Born in Louisiana, after living in South Bend for 18 years Barrett can legitimately claim the title of a Midwesterner. As a graduate of Notre Dame Law and long-time professor at the school, her career proves that you do not have to go to an Ivy League college to find success.

Amy Coney Barrett has a resume anyone could admire. Currently, she serves as a judge on the Seventh Circuit of the U.S. Court of Appeals. Her career started with two prestigious clerkships, including one with the late Supreme Court Justice Antonin Scalia. She worked for a time in private practice. In her 15-year tenure as a professor at Notre Dame, she was named distinguished professor of the year three times. Her highest compliment though might be her teacher evaluations that said, “Wow, I’m so impressed you could make such a boring subject so interesting.” We’ve all been grateful for that teacher. 

Supreme Court nominee Judge Amy Coney Barrett, meets Sen. Jerry Moran, R-Kan., not shown, on Capitol Hill, Thursday, Oct. 1, 2020, in Washington.

Her family is not unlike that of many Michigan families. Since they are just 30 minutes across the border, her family’s summers include frequent trips to the beaches of Lake Michigan. Fall finds the Barretts participating in the time-honored Midwest tradition of tailgating before college football games. For many years they even had an antique vintage fire truck they painted green, and her children protested when  she and her husband considered moving further away from campus. She noted in her nomination speech, “While I am a judge, I’m better known back home as a room parent, carpool driver and birthday party planner.”
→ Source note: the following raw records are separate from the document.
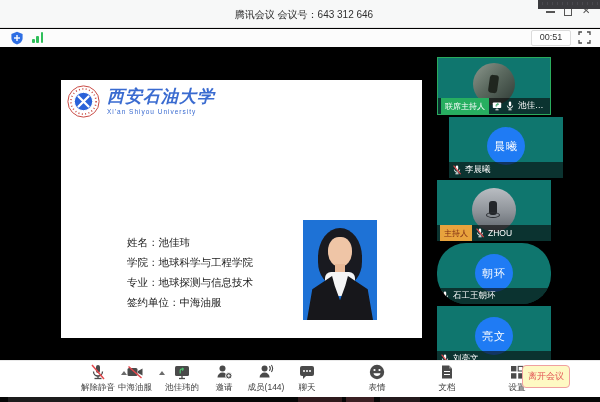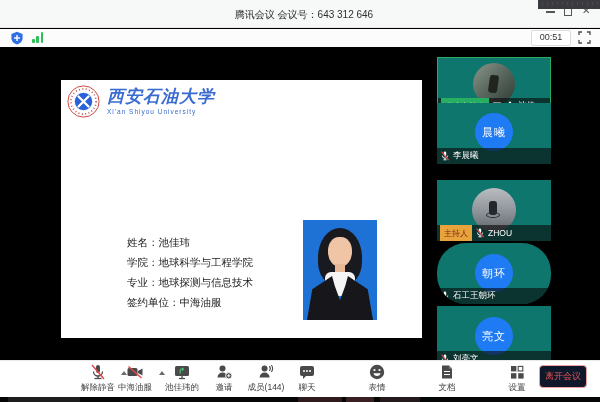--- a/index.html
+++ b/index.html
@@ -165,7 +165,7 @@
       </div>
     </div>
 
-    <div class="thumb" style="top:56px; height:61px;">
+    <div class="thumb" style="top:70px; height:61px;margin-left:12px;">
       <div class="av-blue" style="top:10px;">晨曦</div>
       <div class="name-row">
         <svg width="10" height="10" viewBox="0 0 10 10" style="flex:none">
Unfortunately, her outstanding professional and personal qualifications have left many Democrats resorting to scare tactics to justify their opposition to her nomination, Michigan Sen. Gary Peters disappointingly among them. While Peters has claimed Barrett’s nomination threatens Americans’ health care, and rights for women, this analysis completely misses the kind of judge Barrett will be. 

The real question is not what Barrett’s personal convictions may or may not be. The real question is whether they can set those opinions aside to fairly consider the case before them. In her confirmation hearing, Barrett said, “Judges can’t just wake up one day and say ‘I have an agenda. I like guns. I hate guns. I like abortion, I hate abortion’ and walk in like a royal queen and impose their will on the world.”

The Supreme Court is not a legislative body. Barrett shows she understands a judge’s role is to faithfully interpret the original meaning of the Constitution and laws, not to form policy and answer political questions. 

There is no reason to delay Barrett’s confirmation, or cast aside a nominee from a president that Michigan voters helped elect in 2016. Going back to 1796, nine of the 10 nominees put forward before the election in presidential election years in which the president and Senate shared the same party were confirmed. 

While Sen. Peters has indicated he intends to vote against Barrett, there is still time for senators to reconsider. Amy Coney Barrett is an outstanding woman, and would make an outstanding Supreme Court Justice. 

Stephanie Kreuz is the regional grassroots coordinator for Michigan for Heritage Action for America.